A esto hay que añadir la desastrosa gestión de nuestros gobiernos que provocó el hinchamiento y eventual explosión del binomio vivienda-financiero, que sigue frustrando el acceder a un piso en condiciones razonables. Y como premio, el sistema financiero continuó con la fiesta de reparto de dividendos especulativos, pero esta vez con nuestros impuestos. Es imprescindible regular con firmeza el mundo financiero, que está detrás de todas las crisis de los últimos cien años, pero la Unión Europea es sobre todo una unión de ‘lobbies’ y de finanzas, antes que de ciudadanos, así que eso no lo veremos.

España siempre añade agravantes a estas situaciones, como el peor sistema laboral de los países desarrollados, con cifras inasumibles de desempleo debido a la anormal legislación laboral, que no se quiere igualar a la europea, y que asfixia la creación de empleo y refleja más una lucha radical de clases que un esfuerzo conjunto por el progreso armónico.

Nuestro país está también recogiendo la cosecha de la dejadez en la educación que hacen muchos padres, y que los colegios no pueden –ni quieren– corregir. Son ya décadas de desprecio a la cultura del esfuerzo y del progreso mediante el trabajo. Hay exigencias continuas para que el mérito no cuente para nada, para que no existan los deberes, para que se apruebe sin saber, para primar la mediocridad. El Estado te cambia literalmente los pañales en las guarderías, te alimenta, te forma (o entretiene si no quieres poner nada de tu parte), te da diplomas y títulos, y si tienes pocas aspiraciones te subvenciona una vida abúlica e improductiva para siempre.

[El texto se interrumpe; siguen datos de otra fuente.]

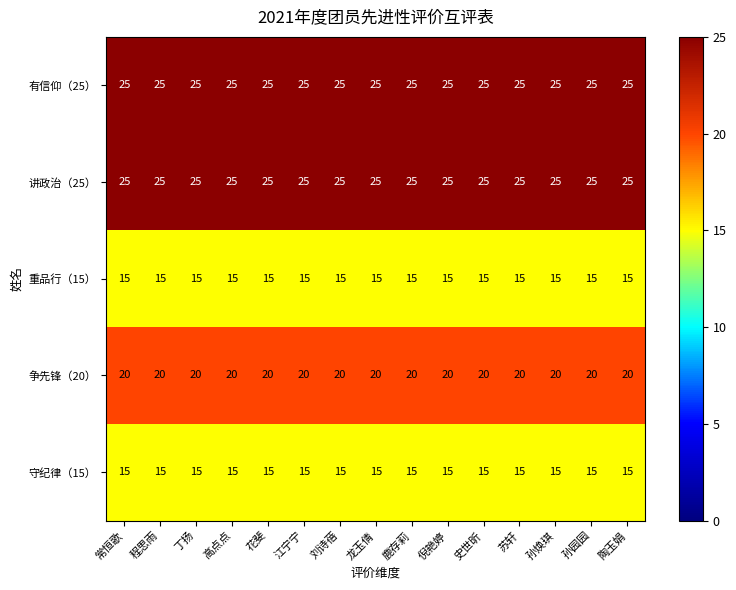

What is the maximum value shown in the chart?

25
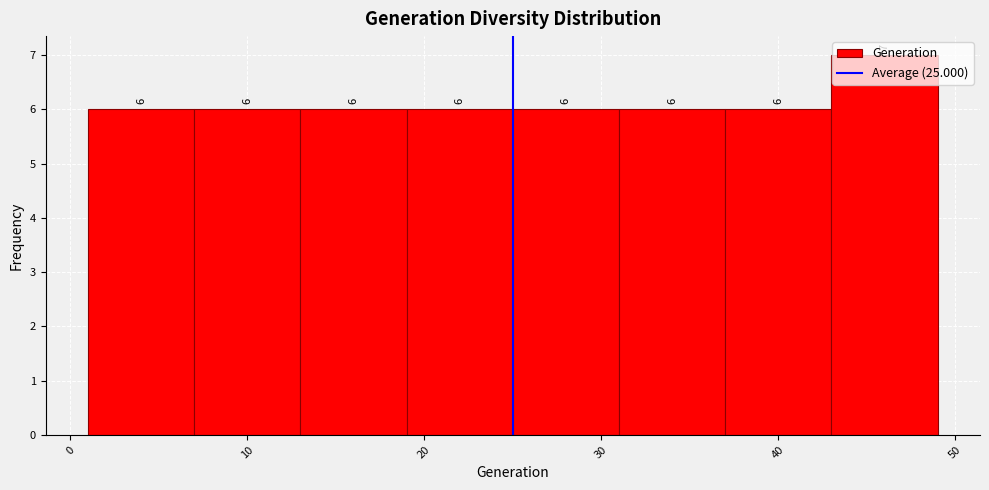

Reading left to right, transcribe this chart: for each bar, give the range it covers on the x-axis and its height.

1 to 7: 6
7 to 13: 6
13 to 19: 6
19 to 25: 6
25 to 31: 6
31 to 37: 6
37 to 43: 6
43 to 49: 7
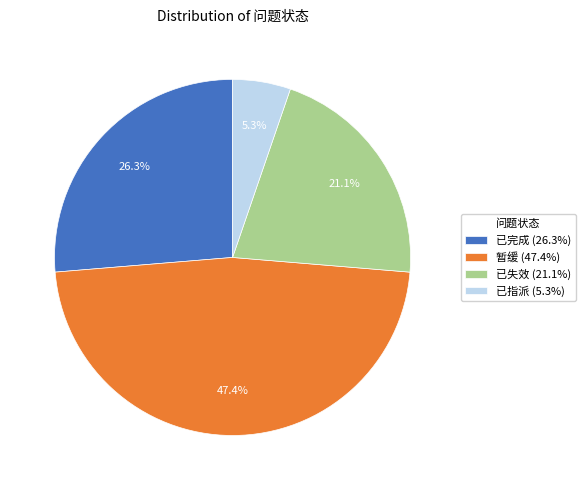

Is 已指派 the majority of the pie?

No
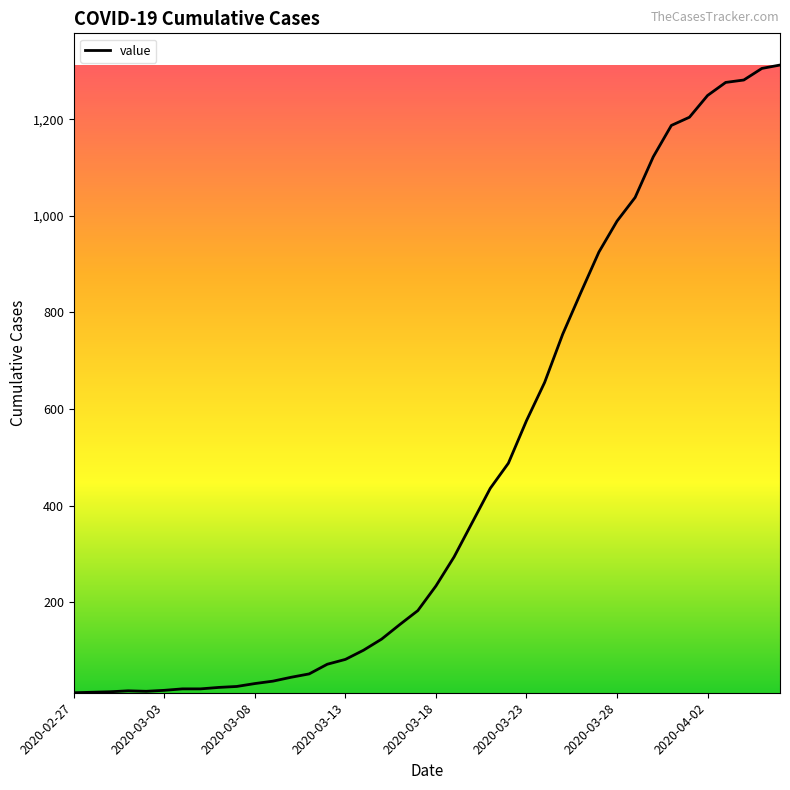

What is the greatest value displayed?

1312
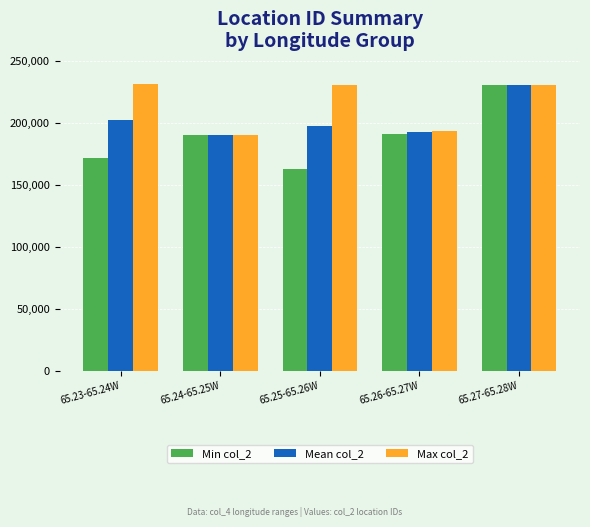

What are all the series names shown in the legend?

Min col_2, Mean col_2, Max col_2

Eso es lo que una parte demasiado grande de la población ha interpretado que es el ‘ascensor social’, y que jaleada por el populismo asambleario, la mantiene radicalizada en constante alerta ante signos de gripaje del ascensor. Afortunadamente, la mayoría entiende que el Estado del bienestar ha construido muchas escaleras y rampas cómodas por las que uno puede, con su propio esfuerzo –y ayuda–, transitar hacia espacios de confort y progreso personal. Y en momentos de fuego económico el ascensor puede fallar, pero la escalera está siempre ahí.

Ante todas las amenazas extremistas, está claro que son necesarias medidas, pero también un cambio de mentalidad de base. El interés colectivo debe estar por encima del individual. El problema no son tanto las élites económicas sino la casta política, con sus corrupciones y miserias. El cambio a mejor no puede producirse en un medio social plagado de políticos que escaquean sus obligaciones fiscales, se financian ilegalmente, copian o les escriben las tesis, falsifican hasta sus currículums, mienten como forma de vida, no tienen formación o son vividores profesionales.

Hace falta liderazgo de nueva gente con sólidos principios, que valore la solidaridad, el voluntariado, el mérito, el trabajo honesto y de calidad, el servicio abnegado por los demás, la formación y mejora constante; y que mantenga un férreo control tanto sobre los excesos financieros como sobre los abusos personales. Con coronavirus y sin él, esas son las claves para lograr una sociedad justa y cohesionada con capacidad de proporcionar el necesario bienestar para todos.